When I'm at a loss as to what to serve, I always find that Ina Garten always has delicious suggestions.  The other night I made her Cape Cod Chopped Salad, which was even better than I thought it would be.  See what you think.

Cape Cod Chopped Salad

8 oz thick-cut bacon, such as Niman Ranch
8 oz baby arugula
1 large Granny Smith apple, peeled and diced
1/2 c toasted walnut halves, coarsely chopped
1/2 c dried cranberries
6 oz bleu cheese, such as Roquefort, crumbled

3 T apple cider vinegar
1 t grated orange zest
2 T freshly squeezed orange juice
2 1/2 t Dijon mustard
2 T maple syrup
1/2 t freshly ground black pepper
Kosher salt
2/3 c good olive oil

Preheat oven to 400. 

Place baking rack on sheet pan and lay bacon slices on the rack.  Roast bacon for about 20 minutes, until nicely browned.  Allow to cool.

In large bowl, toss together arugula, apple, walnuts, cranberries, and bleu cheese.

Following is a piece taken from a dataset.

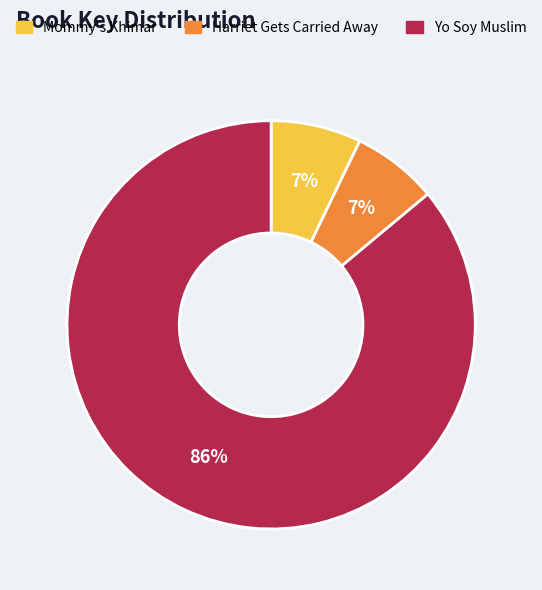

Is it true that Harriet Gets Carried Away is 14% of the pie?

False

For dressing, whisk together vinegar, orange zest, orange juice, mustard, maple syrup, 1 1/2 t salt, and pepper in a bowl.  Slowly whisk in olive oil.

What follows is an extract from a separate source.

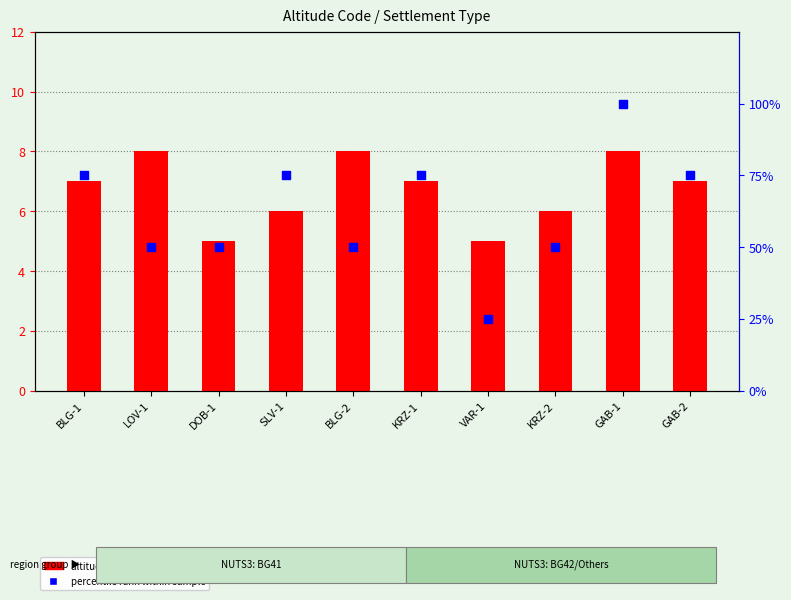

Which series has the largest total across all categories?

percentile rank within sample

Chop bacon in large pieces and add to salad.  Toss salad with just enough dressing to moisten.  Sprinkle with 1/2 t more salt and toss well. 

Serve immediately.

P.S.  This makes a lot more dressing than you're going to use on this salad.  My latest treat is chopped grape tomatoes with chopped Armenian cucumbers, so I'm now using the rest of this dressing on them.  Delicious!

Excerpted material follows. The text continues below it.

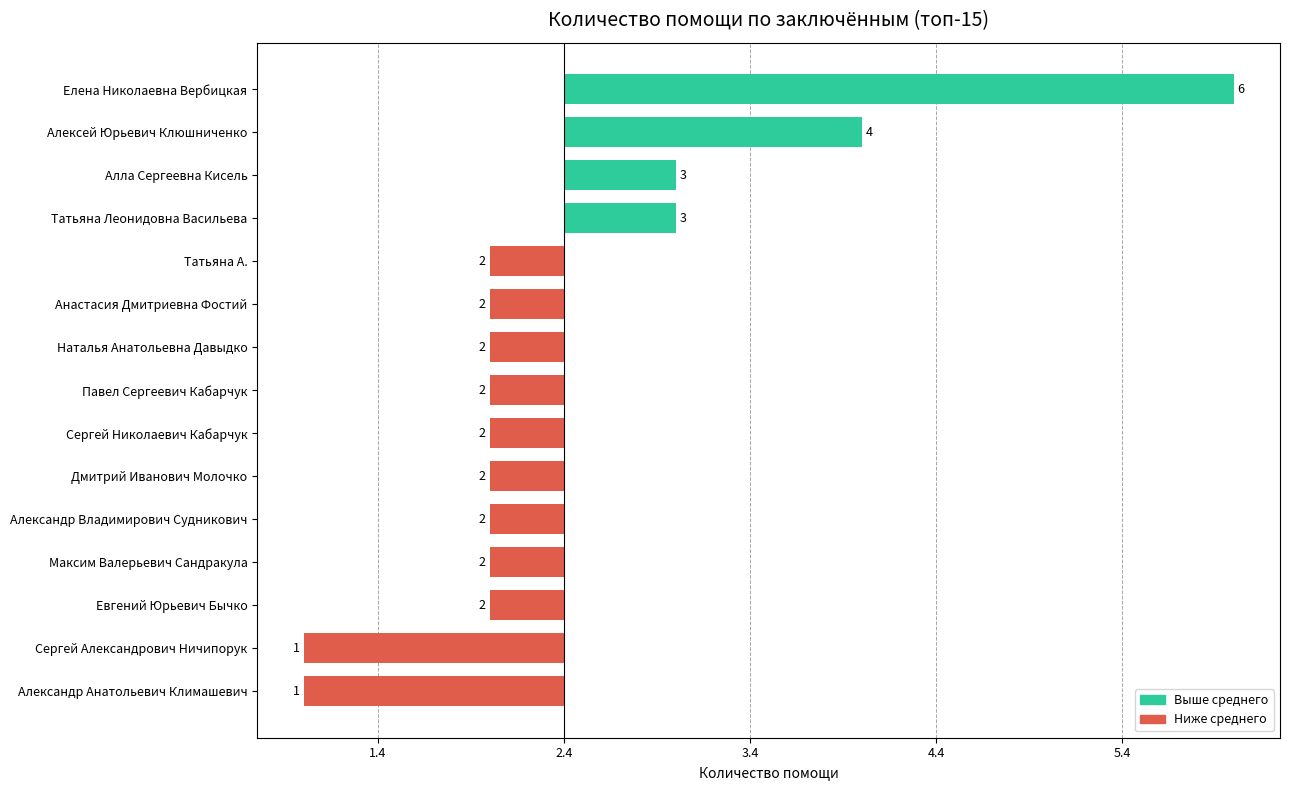

Are the bars horizontal?

Yes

At a recent dinner party, I had a craving to serve creamed mushrooms, a "recipe" I made up years ago.  I suspect it's a variation on some recipe I'd found somewhere, but now I consider it my own.  The trick is to get good soy sauce.

Creamed Mushrooms

1 lb shitake and cremini mushrooms, stemmed and chopped
2 T butter
1-2 T olive oil
1 T flour (give or take)
Milk as needed
Soy sauce
A bit of Worcestshire sauce

Saute mushrooms in butter and olive oil.  When mushrooms are tender, add flour and toss with mushrooms.  Then add milk, enough that it makes a good sauce but not so much that you drown the mushrooms.  As they're finishing, add soy sauce (start with 1 T and add more to taste), a bit of Worcestshire sauce (again to taste), polish off with salt and pepper.  Serve immediately.  Marvelously delicious and can accompany almost any meal.